By Mary Sibierski Jun 30, 2006, 4:00 GMT
Warsaw - It was synonymous with the sooty, grey gloom of communist Poland, but 17 years after the regime's collapse, the coal industry is revitalized and in the pink with capitalist vigour.
Poland's estimated 150-year reserves of comparatively clean- burning, hard, black coal set a solid foundation for energy security in the European Union newcomer amid anxiety over the reliability of energy supplies from Russia, energy experts point out.
A massive cash injection of more than one billion dollars into Poland's once-bloated coal sector has played a crucial role in streamlining and priming it for profit.
'We've sponsored the government's restructuring drive aimed at making the coal sector work on market principles,' World Bank official Roman Palac told Deutsche Presse-Agentur dpa.
Poland, in fact, is a European leader in modernization and restructuring that are key to the future of the coal industry, which produces 40.1 per cent of the world's electricity, according to the World Coal Institute's 2003 figures.
Since 1988, the World Bank-sponsored 'Coal Mine Closure Project' has loaned the Polish government a total of 700 million dollars, including 600 million dollars for 'social mitigation' - mainly cash pay-offs for redundant miners - while the remaining funds were used for mine closures.
In addition, the Polish government has pumped about 600 million dollars into restructuring programmes to stop it draining public coffers.
At present, the right-wing Law and Justice (PiS) government of Prime Minister Kazimierz Marcinkiewicz is formulating plans for further reform, aimed at defining coal's role in Poland's long-term energy strategy, a Treasury Ministry spokesperson confirmed.
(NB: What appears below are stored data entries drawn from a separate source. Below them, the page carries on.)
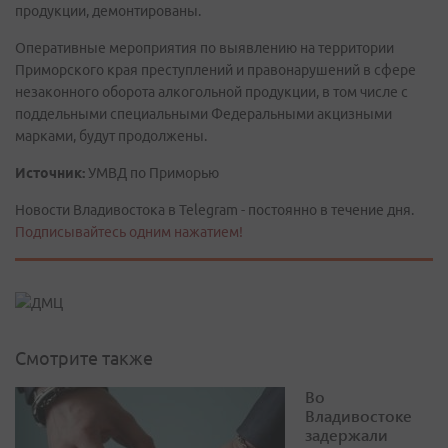
продукции, демонтированы.
Оперативные мероприятия по выявлению на территории
Приморского края преступлений и правонарушений в сфере
незаконного оборота алкогольной продукции, в том числе с
поддельными специальными Федеральными акцизными
марками, будут продолжены.
Источник:
УМВД по Приморью
Новости Владивостока в Telegram - постоянно в течение дня.
Подписывайтесь одним нажатием!
Смотрите также
Во
Владивостоке
задержали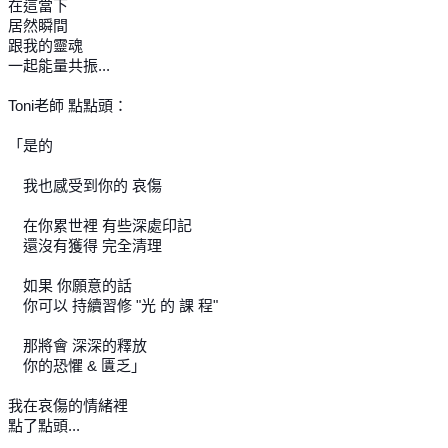
在這當下
居然瞬間
跟我的靈魂
一起能量共振...
Toni老師 點點頭：
「是的
我也感受到你的 哀傷
在你累世裡 有些深處印記
還沒有獲得 完全清理
如果 你願意的話
你可以 持續習修 "光 的 課 程"
那將會 深深的釋放
你的恐懼 & 匱乏」
我在哀傷的情緒裡
點了點頭...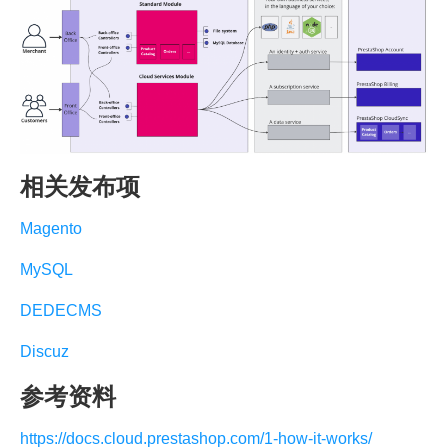
相关发布项
Magento
MySQL
DEDECMS
Discuz
参考资料
https://docs.cloud.prestashop.com/1-how-it-works/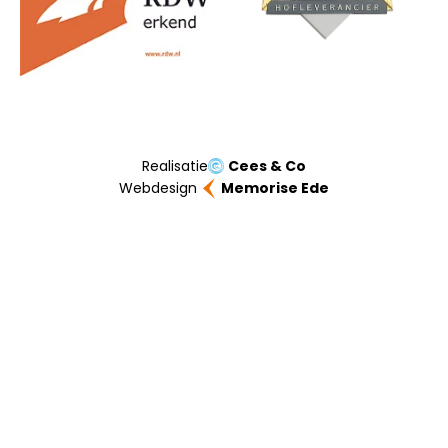
Realisatie
Cees & Co
Webdesign
Memorise Ede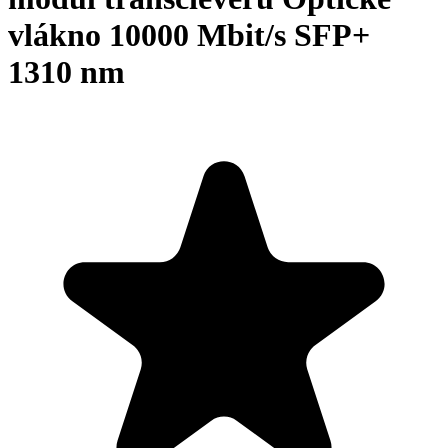
vlákno 10000 Mbit/s SFP+
1310 nm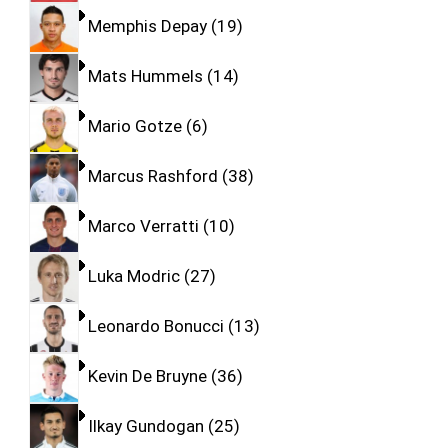
Memphis Depay
19
Mats Hummels
14
Mario Gotze
6
Marcus Rashford
38
Marco Verratti
10
Luka Modric
27
Leonardo Bonucci
13
Kevin De Bruyne
36
Ilkay Gundogan
25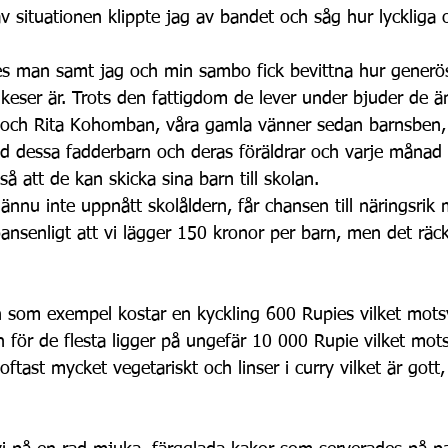
v situationen klippte jag av bandet och såg hur lyckliga 
es man samt jag och min sambo fick bevittna hur generö
nkeser är. Trots den fattigdom de lever under bjuder de ä
e och Rita Kohomban, våra gamla vänner sedan barnsben, 
ed dessa fadderbarn och deras föräldrar och varje månad f
så att de kan skicka sina barn till skolan.
nu inte uppnått skolåldern, får chansen till näringsrik m
oansenligt att vi lägger 150 kronor per barn, men det räck
h som exempel kostar en kyckling 600 Rupies vilket mots
 för de flesta ligger på ungefär 10 000 Rupie vilket mot
ftast mycket vegetariskt och linser i curry vilket är gott,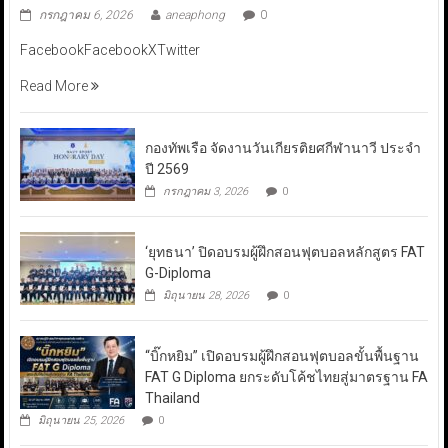
กรกฎาคม 6, 2026
aneaphong
0
FacebookFacebookXTwitter
Read More
กองทัพเรือ จัดงานวันเกียรติยศกีฬานาวี ประจำ
ปี 2569
กรกฎาคม 3, 2026
0
‘ยุทธนา’ ปิดอบรมผู้ฝึกสอนฟุตบอลหลักสูตร FAT
G-Diploma
มิถุนายน 28, 2026
0
“บิ๊กหยิม” เปิดอบรมผู้ฝึกสอนฟุตบอลขั้นพื้นฐาน
FAT G Diploma ยกระดับโค้ชไทยสู่มาตรฐาน FA
Thailand
มิถุนายน 25, 2026
0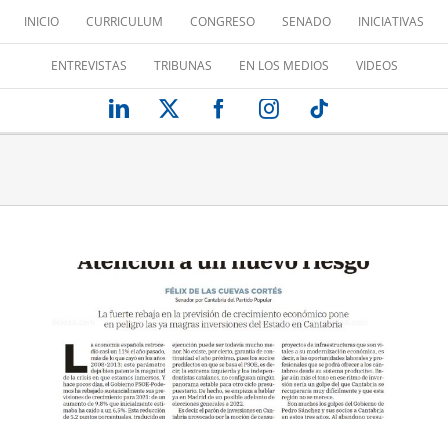
Saltar
INICIO
CURRICULUM
CONGRESO
SENADO
INICIATIVAS
al
contenido
ENTREVISTAS
TRIBUNAS
EN LOS MEDIOS
VIDEOS
LinkedIn
X
Facebook
Instagram
Tiktok
ATENCIÓN A UN NUEVO RIESGO
Tribuna de opinión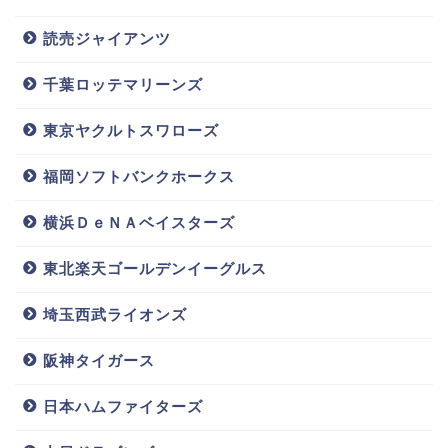
たそうです。
読売ジャイアンツ
そんな兄弟の中の2人がプロ野球選手として活躍してい
千葉ロッテマリーンズ
るのはとても素敵ですね。ご両親は当然の事、兄弟た
ちも自慢の弟、自慢の兄ではないでしょうか。
東京ヤクルトスワローズ
菊池保則(カープ)嫁/結婚相手と子供は?年俸や実家,會澤翼との関係は？
関連記事
福岡ソフトバンクホークス
佐々岡真司(カープ)太りすぎの原因は痛風.病気?嫁と子供も調査!!
関連記事
横浜ＤｅＮＡベイスターズ
東北楽天ゴールデンイーグルス
埼玉西武ライオンズ
阪神タイガース
日本ハムファイターズ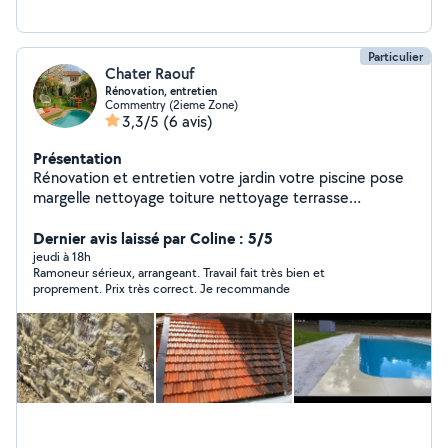
Particulier
Chater Raouf
Rénovation, entretien
Commentry (2ieme Zone)
3,3/5
(6 avis)
Présentation
Rénovation et entretien votre jardin votre piscine pose
margelle nettoyage toiture nettoyage terrasse
rénovation mur pierres apparentes nettoyage cheminée
changer tube de cheminée rénovation toiture peinture
Dernier avis laissé par Coline : 5/5
extérieur et intérieur carrelage
jeudi à 18h
Ramoneur sérieux, arrangeant. Travail fait très bien et
proprement. Prix très correct. Je recommande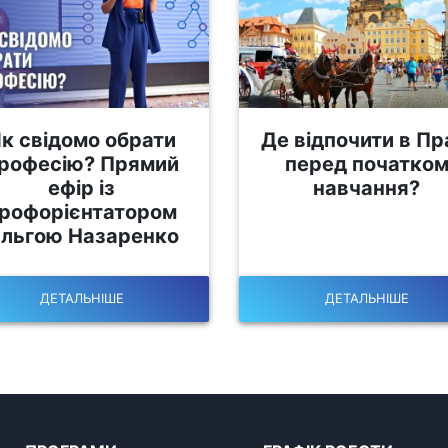
к свідомо обрати
Де відпочити в Пр
рофесію? Прямий
перед початко
ефір із
навчання?
рофорієнтатором
льгою Назаренко
ДЕТАЛЬНІШЕ
ДЕТАЛЬНІШЕ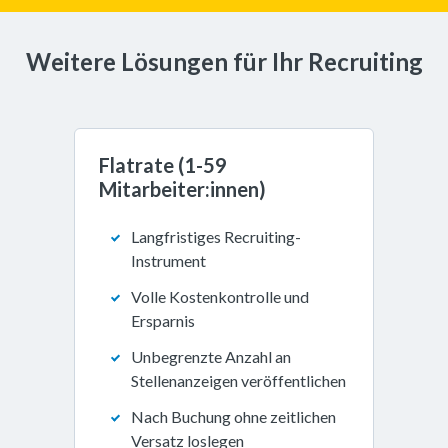
Weitere Lösungen für Ihr Recruiting
Flatrate (1-59 
Mitarbeiter:innen)
Langfristiges Recruiting-
Instrument
Volle Kostenkontrolle und
Ersparnis
Unbegrenzte Anzahl an
Stellenanzeigen veröffentlichen
Nach Buchung ohne zeitlichen
Versatz loslegen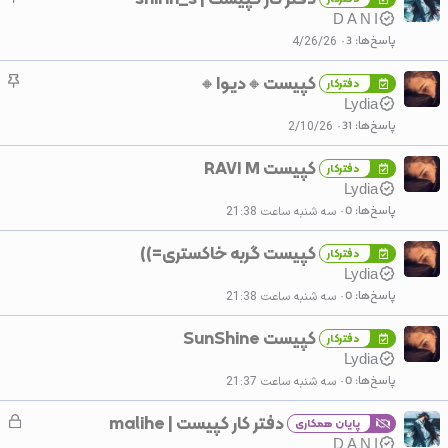
س
D A N I
ب
پاسخ‌ها
3
4/26/26
ا
کپیست🔸دیـوا🔸
چ
ن
دفترکار
س
Lydia
ب
پاسخ‌ها
31
2/10/26
ا
کپیست RAVI M
ن
دفترکار
Lydia
پاسخ‌ها
0
سه شنبه ساعت 21:38
کپیست گربه خاکستری=))
دفترکار
Lydia
پاسخ‌ها
0
سه شنبه ساعت 21:38
کپیست SunShine
دفترکار
Lydia
پاسخ‌ها
0
سه شنبه ساعت 21:37
دفتر کار کپیست | malihe
ق
پایان همکاری
ف
D A N I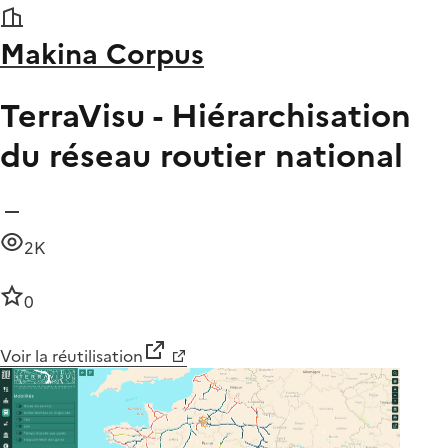
Makina Corpus
TerraVisu - Hiérarchisation
du réseau routier national
2K
0
Voir la réutilisation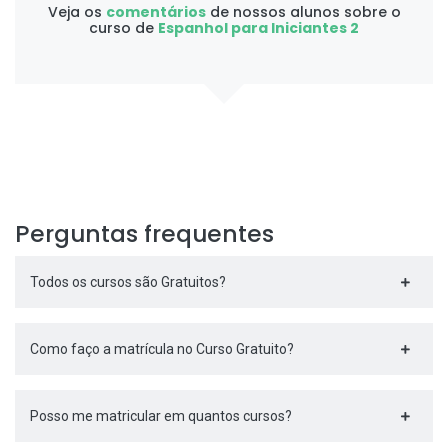
Veja os
comentários
de nossos alunos sobre o
curso de
Espanhol para Iniciantes 2
Perguntas frequentes
Todos os cursos são Gratuitos?
Como faço a matrícula no Curso Gratuito?
Posso me matricular em quantos cursos?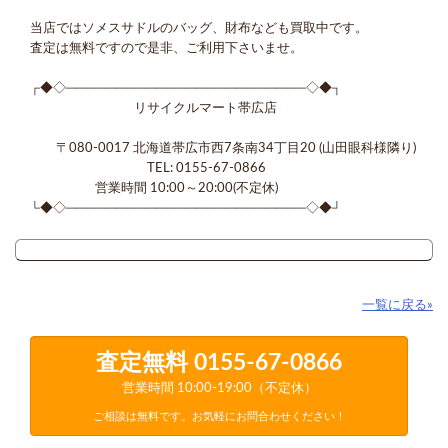
当店ではソメスサドルのバッグ、財布なども買取中です。
査定は無料ですので是非、ご利用下さいませ。
┌◆◇────────────────────────◇◆┐
リサイクルマート帯広店
〒080-0017 北海道帯広市西7条南34丁目20 (山田眼科様隣り)
TEL: 0155-67-0866
営業時間 10:00～20:00(不定休)
└◆◇────────────────────────◇◆┘
一覧に戻る»
査定無料
0155-67-0866
営業時間 10:00-19:00（不定休）
ご相談は無料です。お気軽にお問合わせください！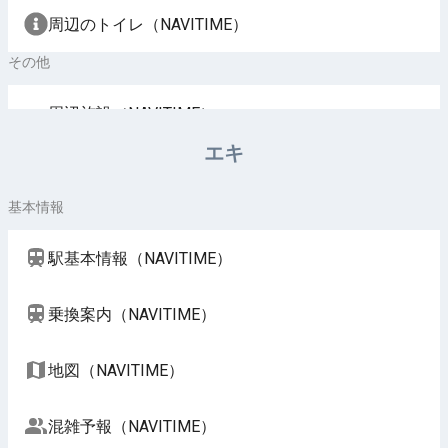
周辺のトイレ（NAVITIME）
その他
周辺施設（NAVITIME）
エキ
基本情報
駅基本情報（NAVITIME）
乗換案内（NAVITIME）
地図（NAVITIME）
混雑予報（NAVITIME）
Under communism, the country's nearly-half-million coal workers were regarded as the heroic, creme de la creme of the proletarian class, and thus received generous benefits.
However, since the 1989 collapse of communism, some 50 mines have been shut, leaving around 120,000 miners and surface employees working in 30 mines. Some 20,000 more jobs need to be cut in order to meet profit targets.
Professor Andrzej Barczak of the Katowice Economic Academy says it is 'vital' to complete reforms and build up market mechanisms.
'We can't leave this road,' he says. 'Now the sector once seen as excess ballast is looking like a really solid foundation for Poland's energy strategy.'
'Now we're speaking of coal as a fuel of the future, not as a dirty, polluting old ball and chain,' agrees Zbigniew Madej, spokesman for Kompania Weglowa. With some 70,000 workers operating 17 mines and an annual output of more than 52 million tons, it is the European Union's largest coal conglomerate.
Based in southern Poland's Katowice coal basin, Kompania is fully owned by the Polish State Treasury and has been turning a neat profit in recent years.
With a quarter of its production destined for market in Germany, Scandinavia and Austria and a booming coal market, it earned nearly 140 million dollars profit in 2004. This year's profit forecast has been scaled back to some 30 million dollars, but Madej is convinced the future is bright.
Active mines in Poland have a 60-year or 5-billion-ton supply of black coal - but Poland, as Europe's leading producer of what the Poles call 'black gold' has an estimated total reserve of 150 years when untapped veins are counted, coal industry experts say.
'Poland can be the reservoir for the European Union's energy security,' Madej told Deutsche Presse-Agentur dpa. 'It's quite obvious we are a much more stable country than the majority of oil- producing states, not to mention there's also only 40-60 year's worth of crude oils left world-wide.'
Estimates of the world's remaining accessible crude oil range from 1 trillion barrels according to OPEC to 2 trillion barrels by international oil giants like ExxonMobil, but world experts expect oil production to peak - or level off, then drop - by the mid-century at the latest due to physical limitations on extraction.
With Poland relying on coal-fired plants for about 91 per cent of its electricity, the domestic supply is more than secure for the next century.
As more coal-fired generators are fitted with modern carbon emission controls, coal-generated electricity also poses less of an environmental threat than potentially lethal nuclear power generators, its advocates say.
Kompania Weglowa is also optimistic that plans in Germany to build 8 new coal-fired generators by 2011 could also provide new markets for cleaner-burning Polish black coal, Madej adds.
The EU-sponsored 'Clean Technology Clusters' project in Katowice is just beginning to study new technologies aimed at tapping into the country's abundant veins of black gold to produce natural gas or petroleum in the not so distant future when crude oil will be a thing of the past.